The Big Show Returned to Confront Mark Henry
Ok, so Big Show couldn’t return and just ignore Mark Henry, but I have to admit i’m not interested in Big Show’s title shot. Show is below par on the mic and isn’t that compelling an opponent for someone with the raw charisma of Mark Henry, other than the fact that he’s the only guy bigger than Henry. But we saw that collision at MITB, and arguably, it should have finished there. Nonetheless their confrontation was well done with Henry refusing Show his title shot in confidence before Show came to the ring to do what he had earlier threatened to do: put him through the announce table and break his leg. The impassioned Giant drove Henry from the ring leading to some wonderful facials from Henry as he looked surprised to finally be matched. At this point, Henry’s ‘No’ was more of an anxious ‘no’ as he realised he was being challenged for the first time.
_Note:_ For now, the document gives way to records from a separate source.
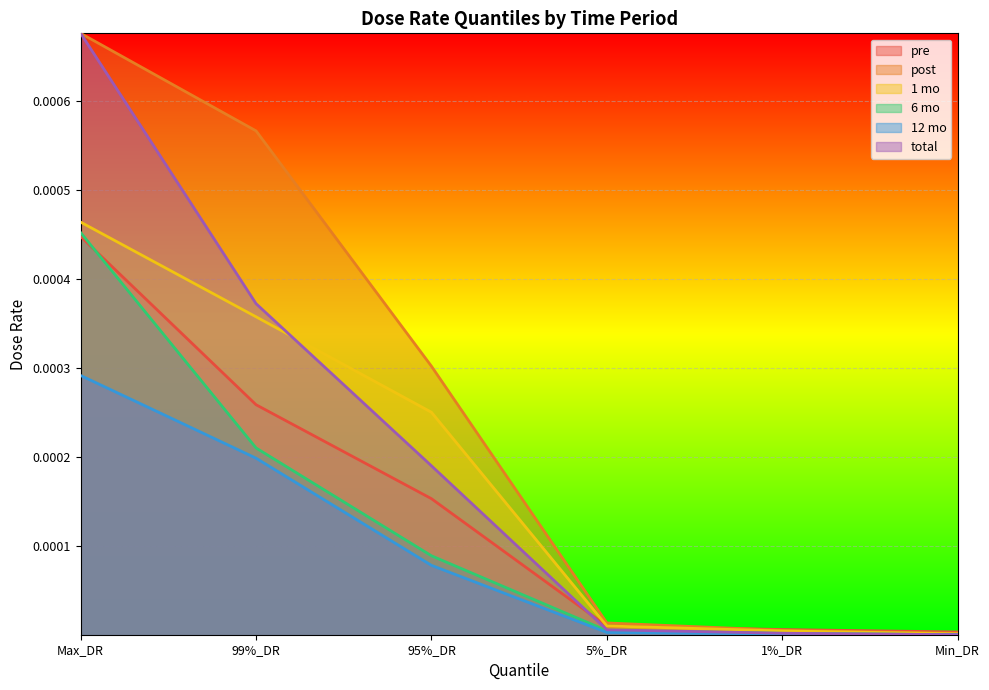

How many times do 12 mo and total cross each other?

1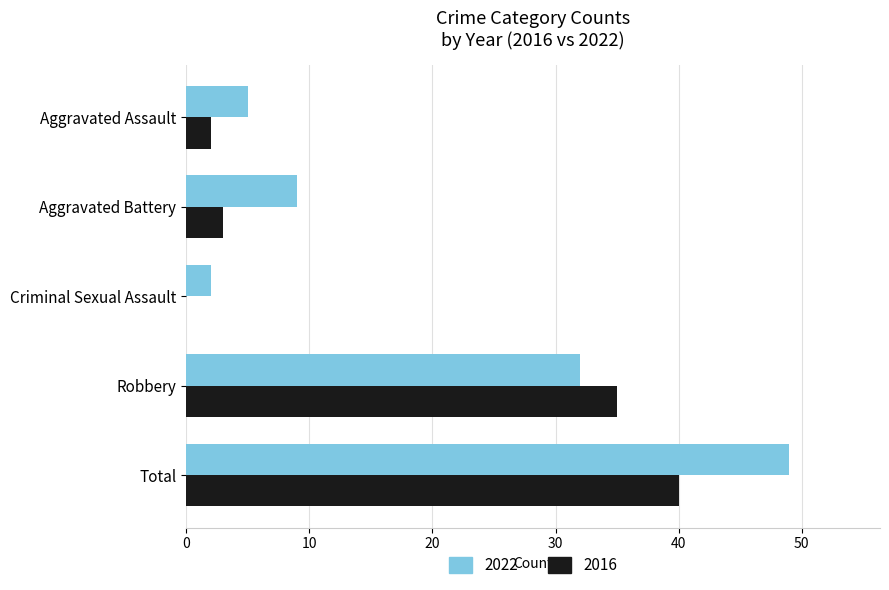

What is the difference between the 2022 values at Total and Robbery?

17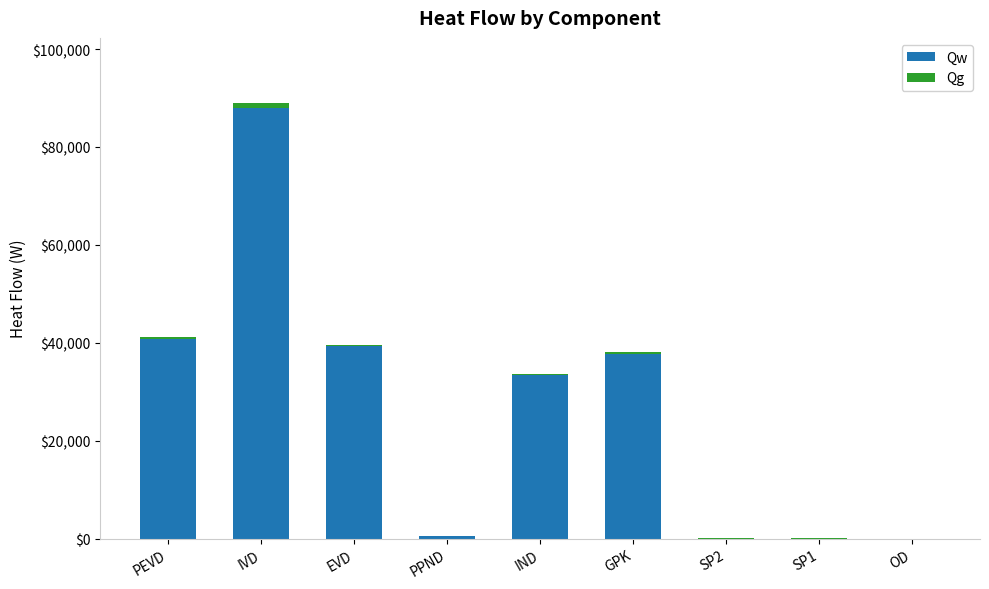

Which series has the largest total across all categories?

Qw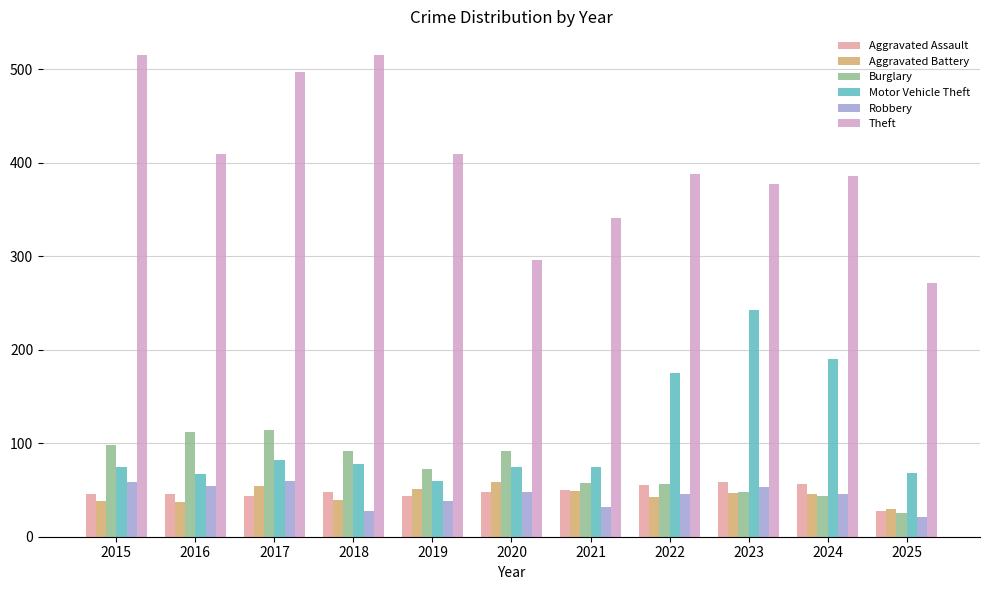

At how many categories does at least one series exceed 67?

11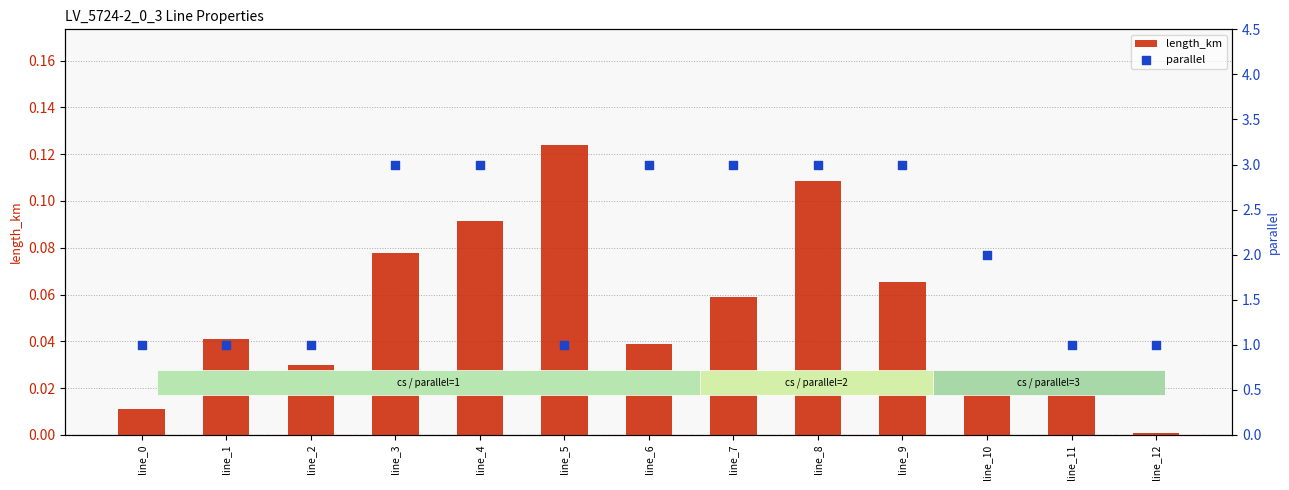

At how many categories does at least one series exceed 2?

6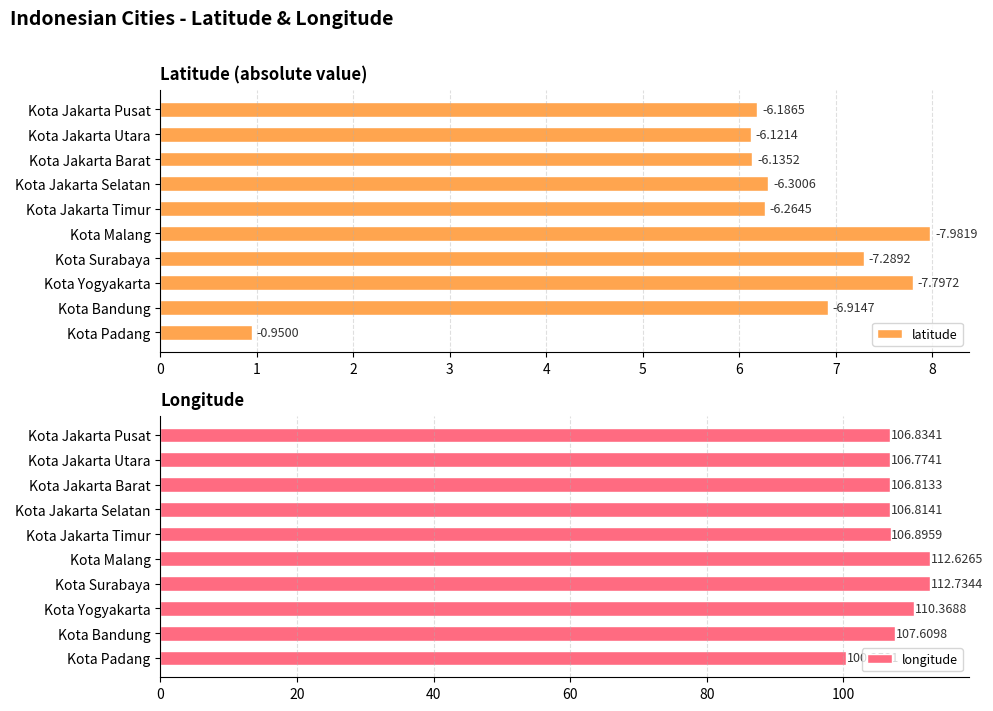

What is the sum of all longitude values?

1077.8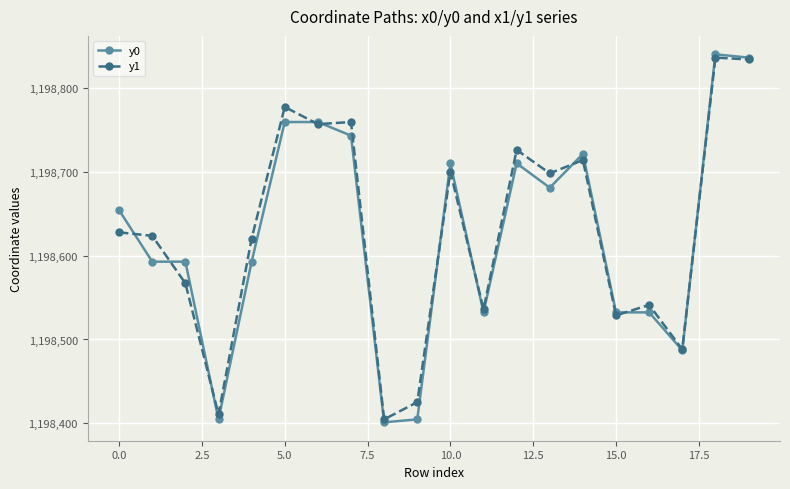

Which series has the largest range (max minus min)?

y0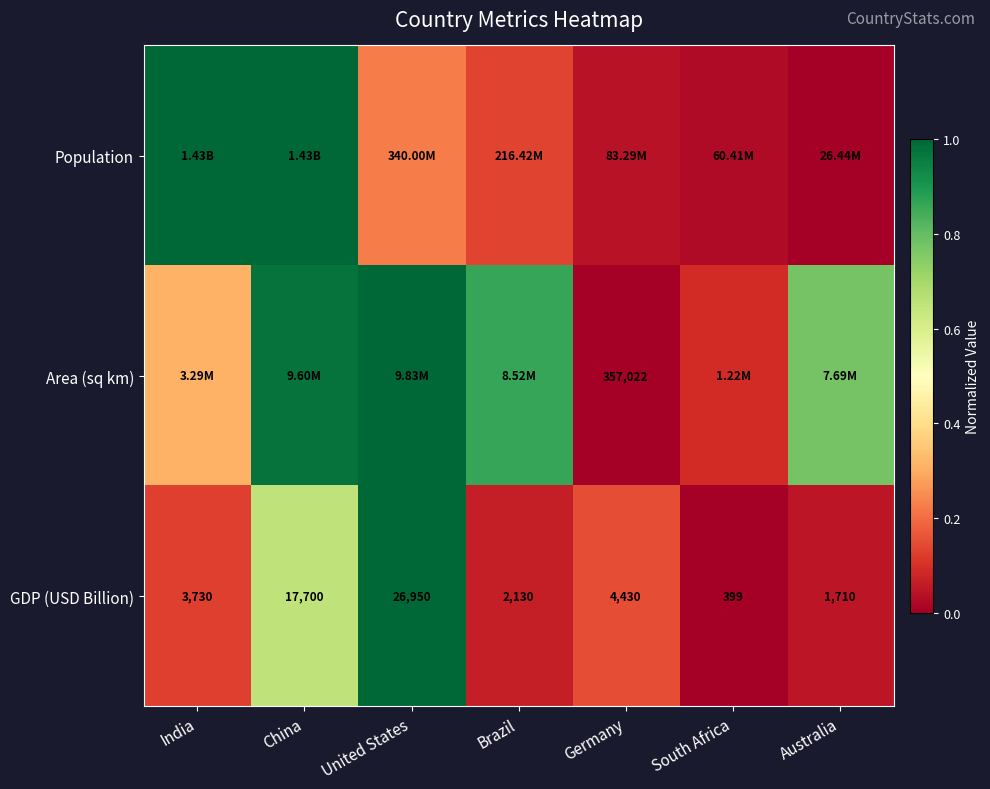

Rank the series at China from highest to lowest value.

Population, Area (sq km), GDP (USD Billion)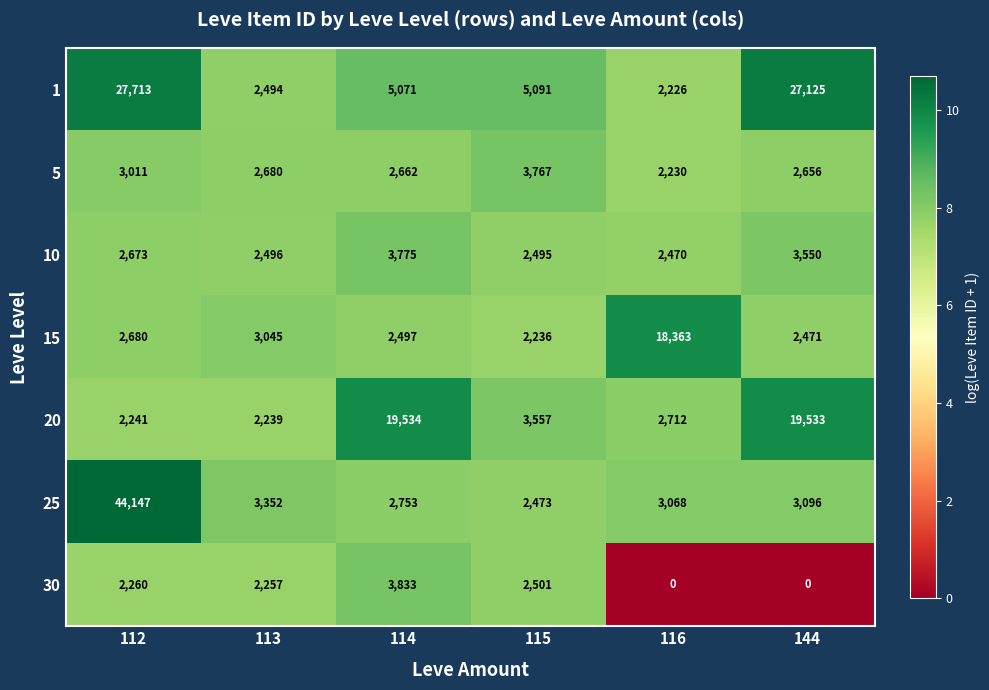

List the series in order of their peak value, highest first.

25, 1, 20, 15, 30, 10, 5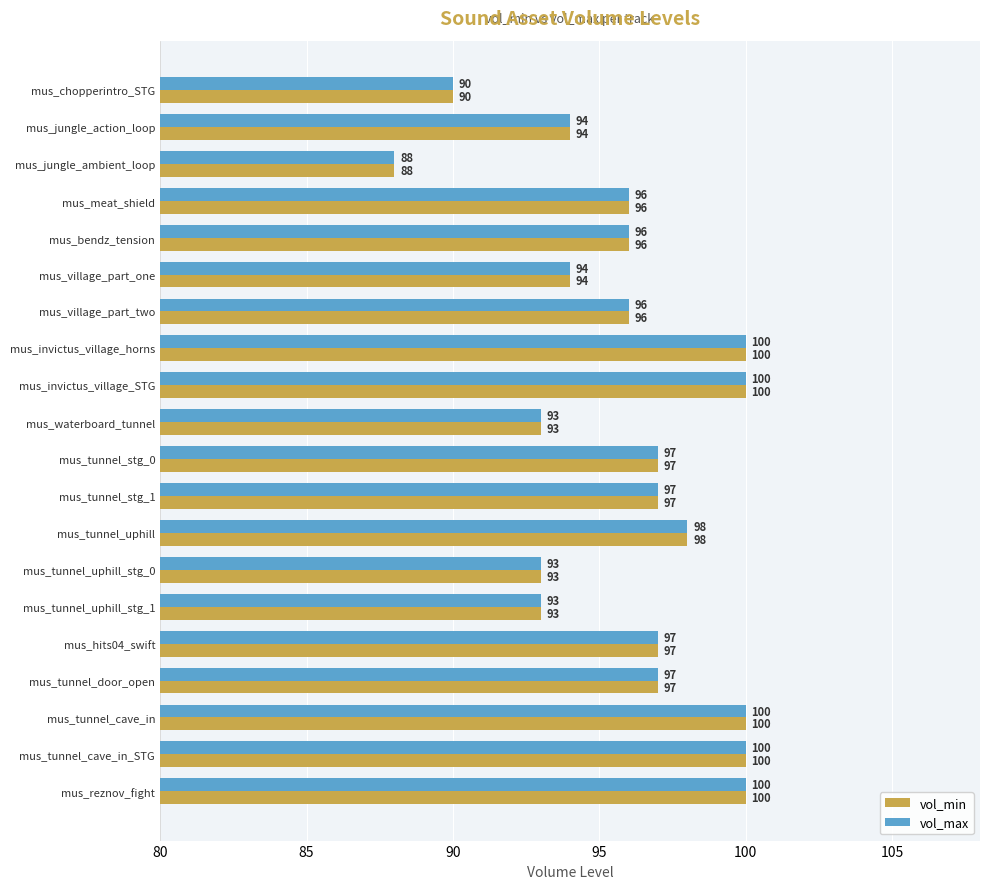

The vol_max series shows 53 at mus_bendz_tension. True or false?

False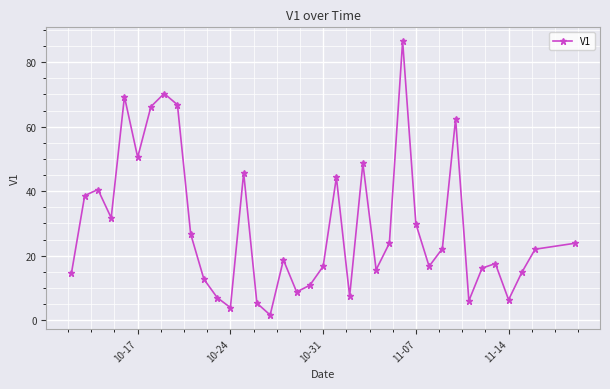

True or false: the data has more than 0 interior local peaks.

True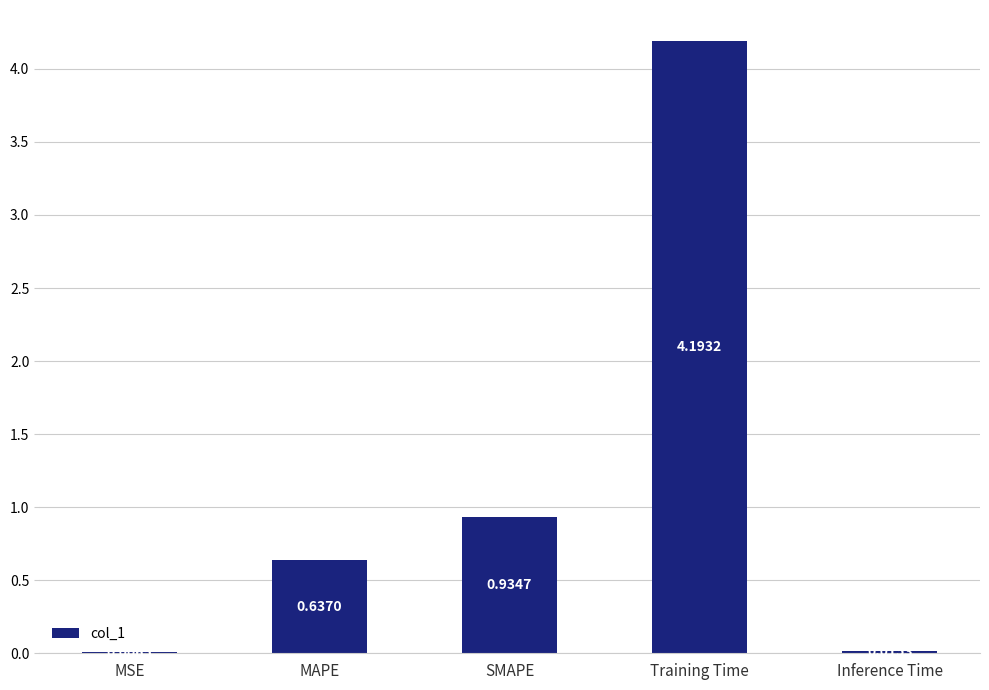

Between Inference Time and SMAPE, which is larger?

SMAPE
My other problem with all this though was that Show is more dangerous than both Sheamus and Orton, which doesn’t seem like a desirable outcome. After a little back and forth, Henry looked to repeat his awesome World’s Strongest Slam to Show through the announce table, but he was denied by Show who reversed it in to nearly as impressive a spot by chokeslamming the World’s Strongest Champion through the announce table. He then went on to try and keep his second promise of breaking Henry’s leg, again, showing just how passionate he is about what Henry did to him. Before he could perform the sickening spot, however, Teddy Long interrupted and (I think deliberately so) showed more control than there is on RAW by telling Show he can have his match if he didn’t break Henry’s leg. Show acquiesced, but settled fora chair shot or two to Henry as we went off the air. Eye-catching, but I wasn’t too happy with it. I’m enjoying Henry’s dominance, and don’t want Big Show to be the one to stall it.